◆ **Problem set**:
a - In the passage about chlorine and botox, what organism produces botox?
b - Pick up the passage about chlorine and botox after its last sentence and carry it forward.

◆ **Reading text**:
--------
Other methods of chlorine dissemination involved dumping bleaching powder into the spillway. In this way, one could give the gas injection a bit of a boost.

Chlorine, of course, is not disturbed by vigorous bubbling and mixing. But it is not a protein complex, like botox.

Botox, a complex protein produced by Clostridium botulinum, is far from simple, like chlorine. And while carbon dioxide bricks can be had in bulk, production of quantities of botox beyond what would find in naturally occurring cases of botulism is a bit different than just going to Air Products and purchasing cylinders of chlorine.

Now, DD will rely on a previous discussion about the handling of botox and lethality, conducted for el Reg two years ago.

"For additional perspective the Centers for Disease Control was contacted," it reads.

"This resulted in being put in touch with with Charles Millard at the Walter Reed Army Institute of Research, which supports the CDC in this matter. Millard is a botulinum toxin expert and also part of the interagency working group on the poison.

"While fourteen thousand lethal doses [of botox] sounds like an awful number, and one imagines the toxin reconstituted from the delivery vial and deposited with great malice into a vat of dressing at a serve-yourself bar, the feat is perhaps not that cut and dried or obviously practical. [Physically], it is a vanishingly small amount, the high number of lethal doses being a theoretical number."
--------
◆ **Extracted records**:
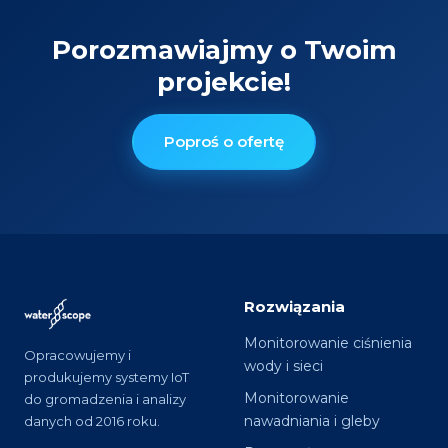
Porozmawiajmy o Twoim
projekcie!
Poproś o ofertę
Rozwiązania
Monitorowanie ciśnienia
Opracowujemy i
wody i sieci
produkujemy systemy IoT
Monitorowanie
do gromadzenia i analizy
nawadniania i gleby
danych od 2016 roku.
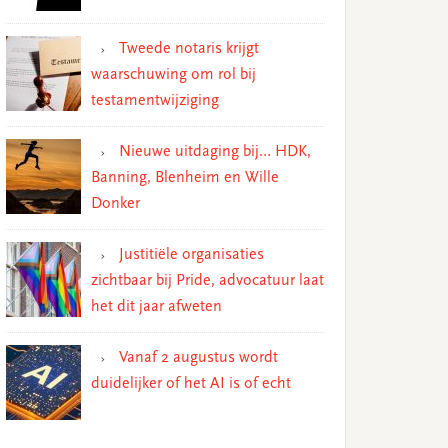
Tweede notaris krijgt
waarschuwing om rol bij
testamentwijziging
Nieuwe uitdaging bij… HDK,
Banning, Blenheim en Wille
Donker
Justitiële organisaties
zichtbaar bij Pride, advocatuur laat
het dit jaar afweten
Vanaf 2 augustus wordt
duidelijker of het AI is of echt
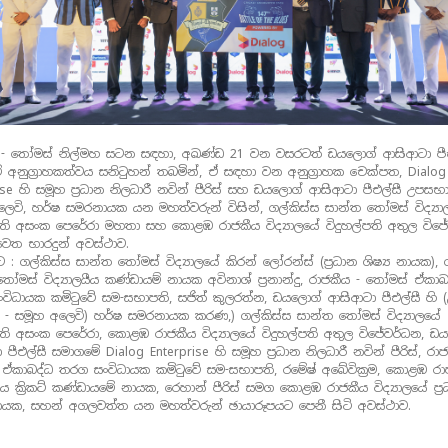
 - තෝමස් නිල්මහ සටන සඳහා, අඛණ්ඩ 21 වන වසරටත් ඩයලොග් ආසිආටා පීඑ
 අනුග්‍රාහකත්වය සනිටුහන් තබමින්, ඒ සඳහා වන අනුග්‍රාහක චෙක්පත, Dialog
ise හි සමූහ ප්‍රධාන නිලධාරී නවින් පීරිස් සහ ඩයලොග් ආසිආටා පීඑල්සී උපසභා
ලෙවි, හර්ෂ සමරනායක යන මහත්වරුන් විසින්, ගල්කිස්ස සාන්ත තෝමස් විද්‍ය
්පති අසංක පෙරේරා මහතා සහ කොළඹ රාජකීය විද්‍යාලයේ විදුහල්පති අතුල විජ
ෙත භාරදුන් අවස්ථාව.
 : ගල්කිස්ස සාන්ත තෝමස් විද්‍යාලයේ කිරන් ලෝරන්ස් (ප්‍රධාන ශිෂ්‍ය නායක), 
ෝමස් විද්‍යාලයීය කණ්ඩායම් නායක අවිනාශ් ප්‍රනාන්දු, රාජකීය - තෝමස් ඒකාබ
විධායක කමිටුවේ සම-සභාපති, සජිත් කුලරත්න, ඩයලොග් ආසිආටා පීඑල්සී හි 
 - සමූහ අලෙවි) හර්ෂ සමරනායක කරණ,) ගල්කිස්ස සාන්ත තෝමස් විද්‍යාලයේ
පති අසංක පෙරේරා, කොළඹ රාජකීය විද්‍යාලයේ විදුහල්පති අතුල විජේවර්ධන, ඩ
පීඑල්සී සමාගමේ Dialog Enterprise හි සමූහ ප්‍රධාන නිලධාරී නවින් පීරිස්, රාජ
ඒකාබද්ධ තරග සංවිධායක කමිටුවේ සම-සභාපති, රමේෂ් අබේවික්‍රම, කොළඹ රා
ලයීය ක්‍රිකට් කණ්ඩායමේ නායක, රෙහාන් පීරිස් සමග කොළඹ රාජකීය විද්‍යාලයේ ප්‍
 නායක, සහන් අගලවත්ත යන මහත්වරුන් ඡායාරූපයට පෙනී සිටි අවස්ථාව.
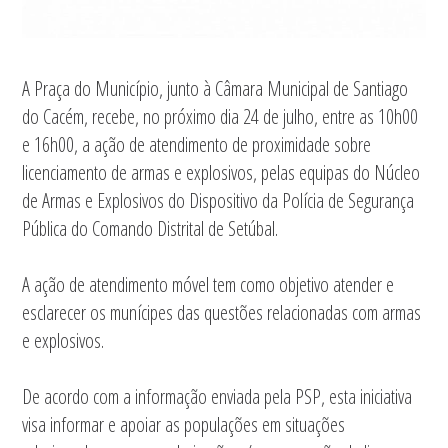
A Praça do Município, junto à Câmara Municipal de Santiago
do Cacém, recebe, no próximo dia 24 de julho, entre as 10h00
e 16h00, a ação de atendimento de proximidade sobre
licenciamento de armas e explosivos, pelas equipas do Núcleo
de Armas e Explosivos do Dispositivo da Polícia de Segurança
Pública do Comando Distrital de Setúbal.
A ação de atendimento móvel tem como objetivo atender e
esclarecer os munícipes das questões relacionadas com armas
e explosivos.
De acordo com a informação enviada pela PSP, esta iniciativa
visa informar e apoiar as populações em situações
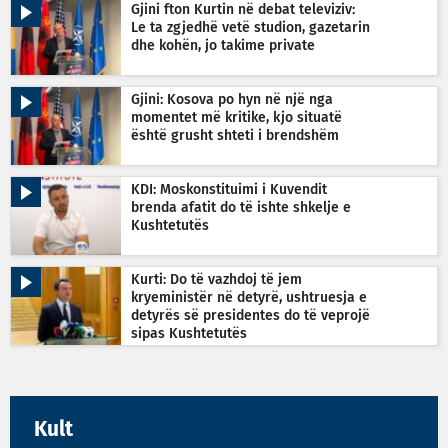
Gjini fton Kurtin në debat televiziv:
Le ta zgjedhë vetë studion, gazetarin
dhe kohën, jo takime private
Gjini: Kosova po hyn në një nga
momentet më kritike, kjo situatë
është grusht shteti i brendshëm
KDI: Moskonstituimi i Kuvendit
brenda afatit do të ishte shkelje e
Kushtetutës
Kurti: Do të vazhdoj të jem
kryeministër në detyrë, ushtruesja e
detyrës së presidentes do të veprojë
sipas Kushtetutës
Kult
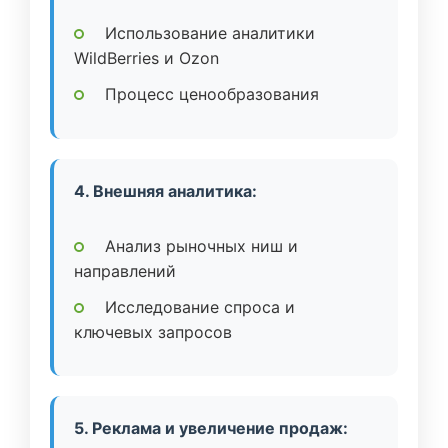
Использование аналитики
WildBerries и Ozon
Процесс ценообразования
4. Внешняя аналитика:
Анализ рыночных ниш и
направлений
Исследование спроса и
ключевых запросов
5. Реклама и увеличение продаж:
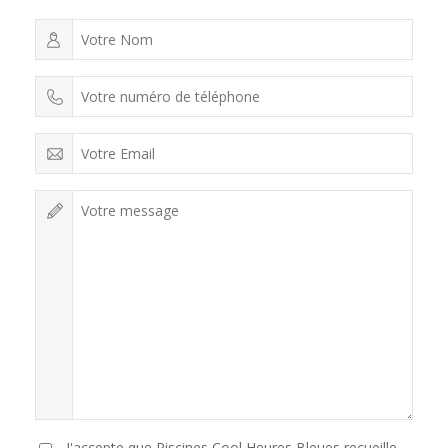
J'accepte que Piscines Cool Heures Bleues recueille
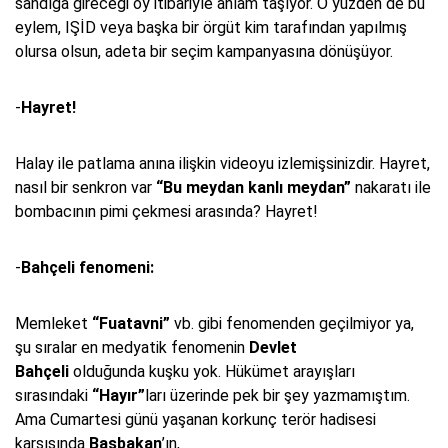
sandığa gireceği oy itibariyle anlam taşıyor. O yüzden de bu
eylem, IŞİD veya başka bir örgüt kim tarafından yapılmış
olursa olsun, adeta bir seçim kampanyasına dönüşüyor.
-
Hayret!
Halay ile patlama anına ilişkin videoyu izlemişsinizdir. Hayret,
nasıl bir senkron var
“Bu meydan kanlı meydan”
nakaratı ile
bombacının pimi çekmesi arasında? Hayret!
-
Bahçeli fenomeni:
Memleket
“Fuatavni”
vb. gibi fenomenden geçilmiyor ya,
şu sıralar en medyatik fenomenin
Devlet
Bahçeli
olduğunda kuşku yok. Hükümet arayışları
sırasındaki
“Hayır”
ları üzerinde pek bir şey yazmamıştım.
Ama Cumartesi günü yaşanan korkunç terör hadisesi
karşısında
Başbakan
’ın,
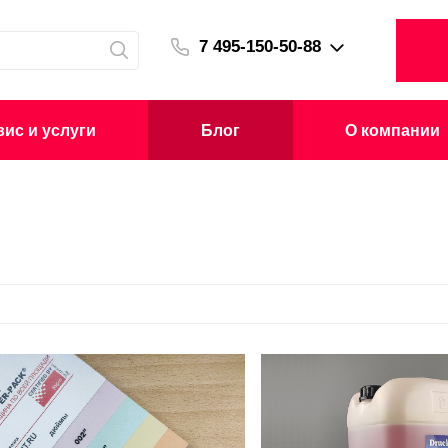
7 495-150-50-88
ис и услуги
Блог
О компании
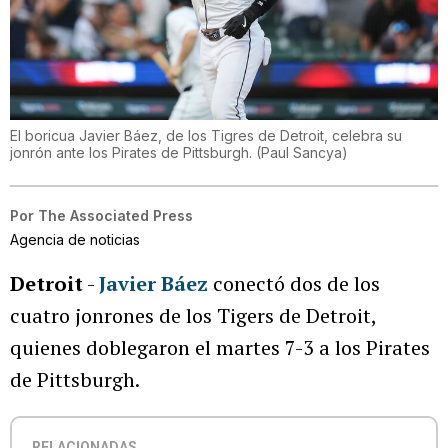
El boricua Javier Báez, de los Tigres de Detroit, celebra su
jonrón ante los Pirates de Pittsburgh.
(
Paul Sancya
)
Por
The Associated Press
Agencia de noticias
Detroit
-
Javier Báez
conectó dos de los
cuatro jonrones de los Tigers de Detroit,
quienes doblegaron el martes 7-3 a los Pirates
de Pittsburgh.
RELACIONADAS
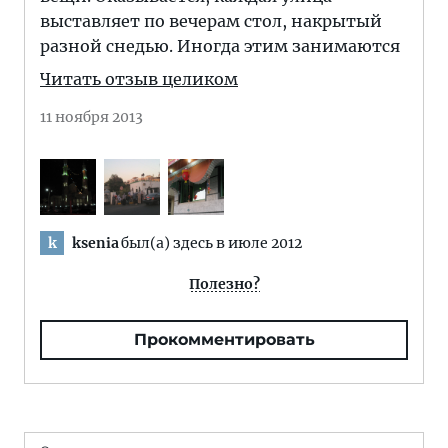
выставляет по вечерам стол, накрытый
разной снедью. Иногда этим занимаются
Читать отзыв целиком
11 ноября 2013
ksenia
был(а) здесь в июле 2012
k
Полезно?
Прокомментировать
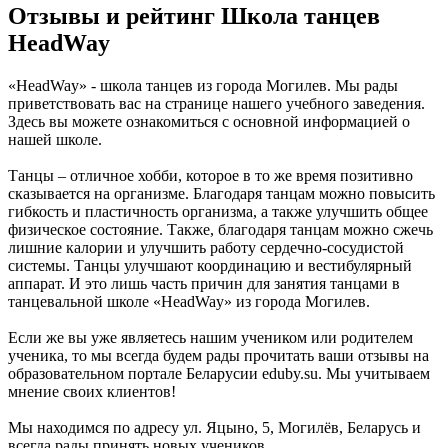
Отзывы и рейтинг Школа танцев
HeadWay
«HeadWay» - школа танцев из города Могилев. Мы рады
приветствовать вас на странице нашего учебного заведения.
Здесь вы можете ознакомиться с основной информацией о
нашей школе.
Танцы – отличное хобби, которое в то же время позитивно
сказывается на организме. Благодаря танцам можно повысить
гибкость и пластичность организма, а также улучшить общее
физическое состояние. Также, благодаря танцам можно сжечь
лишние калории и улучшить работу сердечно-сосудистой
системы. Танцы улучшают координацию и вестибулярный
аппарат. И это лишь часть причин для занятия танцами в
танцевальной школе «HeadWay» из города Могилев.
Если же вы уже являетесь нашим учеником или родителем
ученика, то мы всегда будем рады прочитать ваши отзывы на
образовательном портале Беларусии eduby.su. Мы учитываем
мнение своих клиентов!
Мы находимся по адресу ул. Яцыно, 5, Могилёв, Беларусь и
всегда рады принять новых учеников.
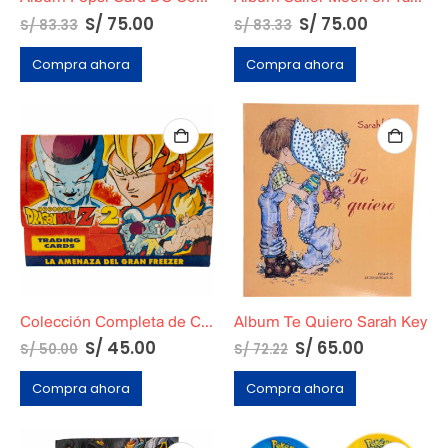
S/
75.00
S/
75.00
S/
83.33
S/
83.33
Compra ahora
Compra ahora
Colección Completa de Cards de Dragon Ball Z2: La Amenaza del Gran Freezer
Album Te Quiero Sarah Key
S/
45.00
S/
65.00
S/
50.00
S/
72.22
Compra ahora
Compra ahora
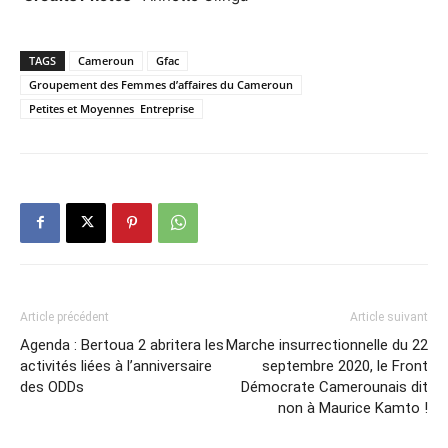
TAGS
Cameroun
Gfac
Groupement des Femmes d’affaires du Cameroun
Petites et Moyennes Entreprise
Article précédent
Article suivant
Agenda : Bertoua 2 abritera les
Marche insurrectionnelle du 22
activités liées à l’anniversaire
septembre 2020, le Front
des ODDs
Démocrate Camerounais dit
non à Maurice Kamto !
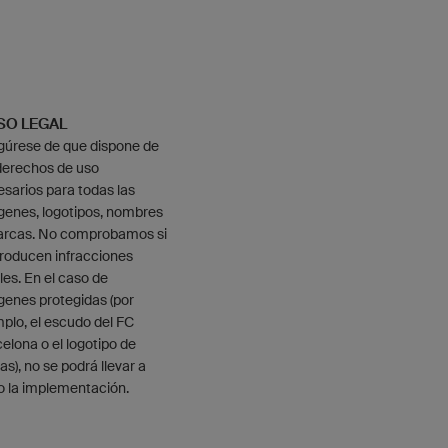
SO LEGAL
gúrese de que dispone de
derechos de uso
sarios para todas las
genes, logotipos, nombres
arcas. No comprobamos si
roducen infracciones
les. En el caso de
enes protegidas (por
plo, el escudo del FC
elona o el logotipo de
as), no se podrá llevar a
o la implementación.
--------
◆ **Answers for each item**:
a - Clostridium botulinum

b -
[Why 14,000 doses? Because it's a big number, a militarily interesting one. And it also happens to be the theoretical amount in one research vial of botox which misuse of resulted in a number of near fatal botulism cases discussed in the Reg article.]

"However, as Millard explained, the actual amount for lethality in humans is not an exact science and extremely small amounts of highly purified protein complexes, which is what botulinum toxin is, tend to be unstable when put into much larger volumes [of water]. In other words, they denature, degrade and disappear. Millard indicated the vial contained much less practical material than the stated number of theoretical lethal doses."

In 1953, the author of the patent had no inkling of this. What it boils -- heh-heh -- down to, is this: Bombing a lake with protein toxins in dry ice bricks was almost probably never a good way to do anything except make a spectacle.

Finally, the biggest obstacle to contaminating water supplies is volume. Anything that isn't magically superpoisonous and instantly distributed must be used in large and very noticeable quantities.

Examples: Exxon Valdez, the contamination of rivers with barrels and barrels of cyanide downstream from incompetent and dangerous mass gold mining operations, the man-made addition of rotenone, an insecticide, to Lake Davis in California a number of years ago. (Two formulations of rotenone were used by the US government: 64,000 pounds of a powder and about 16,000 gallons of a liquid, for the poisoning of the lake and killing off of northern pike, considered -- perhaps stupidly -- to be an invasive pest fish. See here. With such volumes, you're throwing stealth,
speed of delivery and efficiency totally out the window.)

De Ment also entertained the possibility of using sodium metal to disperse poisons in lakes. Suitably large-sized chunks of sodium explode when plunged into water.

Radioactive waste was also considered for use. As for that, one doesn't even need to go to the trouble of using fizzy stuff, just the production of a gigantic amount of it ala Chernobyl or Hanford.


Anonymous Anonymous said...

Came across this on cryptome. Really interesting read, can't believe more people haven't commented on it. The cold war era did create a lot of crackpot weapon designs,

2:12 AM  
Anonymous Anonymous said...

And huge fortunes yielded from some really goofy ideas, too.

For example, the B-2 Stealth bomber, perhaps the most expensive weapon in the world, is useless against snipers and suicide bombers.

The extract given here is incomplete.